I’m not sure if that indicates the Twins might be more likely to give Walker a big league shot in the near future or simply that Walker, in a worst case scenario, could make some big bucks playing in Korea, but I find it interesting.
If the Twins sign Park, it also opens up questions about where he would fit in Paul Molitor’s lineup. This guy named Joe Mauer has been viewed as having pretty much a lock on first base. I saw a report that Park was working some at third base during his Korean team’s spring training this past year, but I’ve seen nothing to indicate he actually played that position during the season. In any event, the Twins already could have one too many third basemen in Trevor Plouffe and Miguel Sano.
The Twins have asked Sano to play outfield during winter ball, so that could open up the (perhaps most likely) possibility of simply having Mauer and Park split 1B/DH duties, but I’m having trouble imagining Sano going from full time DH in 2015 to full time right fielder in 2016. I think Sano will DH a lot next summer. I also have become irreversibly attached to the idea of a future four-man outfield rotation consisting of top-notch defenders Byron Buxton, Eddie Rosario, Aaron Hicks and Max Kepler.
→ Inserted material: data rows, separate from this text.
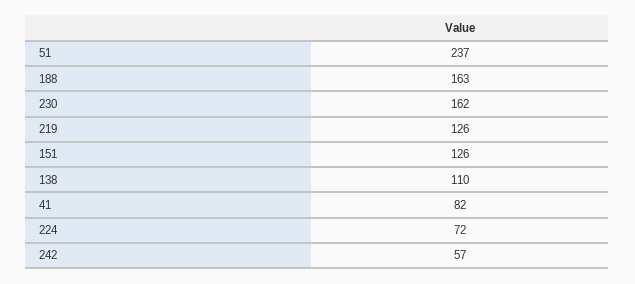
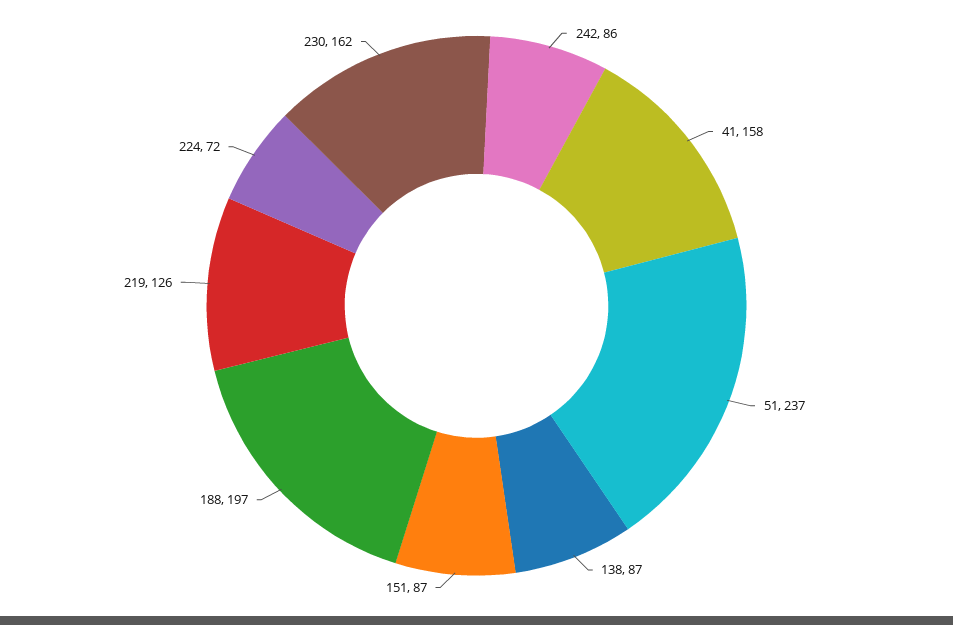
  {
    "51": 237,
-   "188": 163,
+   "188": 197,
    "230": 162,
    "219": 126,
-   "151": 126,
+   "151": 87,
-   "138": 110,
+   "138": 87,
-   "41": 82,
+   "41": 158,
    "224": 72,
-   "242": 57
+   "242": 86
  }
I have to believe Trevor Plouffe is on the trade block. I wouldn’t give him away, however, and I’m just not convinced other teams value him enough to give up much of value in return. Of course, any of the four outfielders mentioned above, other than Buxton, would also be potential trade bait and one or two could bring more of a return than Plouffe.
For two years, I have made fun of anyone who claimed Mauer should return to catching. The man stopped catching for a good reason. He had brain injuries that resulted in his doctors telling him he needed to stop taking 100 mph foul tips off his head.
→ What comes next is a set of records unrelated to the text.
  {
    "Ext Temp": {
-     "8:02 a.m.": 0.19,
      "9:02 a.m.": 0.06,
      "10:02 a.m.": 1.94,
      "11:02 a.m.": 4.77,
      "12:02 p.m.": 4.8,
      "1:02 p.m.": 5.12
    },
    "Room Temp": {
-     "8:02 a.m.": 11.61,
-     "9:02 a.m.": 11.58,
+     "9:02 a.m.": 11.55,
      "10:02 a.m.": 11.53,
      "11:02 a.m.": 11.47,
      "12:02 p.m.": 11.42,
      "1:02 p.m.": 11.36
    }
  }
If his doctors still feel that way, then I still feel Mauer should not catch. Period. It’s simply not worth the risk to his future health.
Is it possible, however, that given his relative lack of additional concussion issues since moving out from behind home plate a couple years ago, that he has received medical clearance to return to the position? This is pure speculation, of course, but if so, a lot of pieces suddenly start falling into place. It seems highly unlikely, bordering on impossible, but stranger things have happened.
For example, did you hear the Minnesota Twins outbid everyone for Korean slugger Byung-ho Park?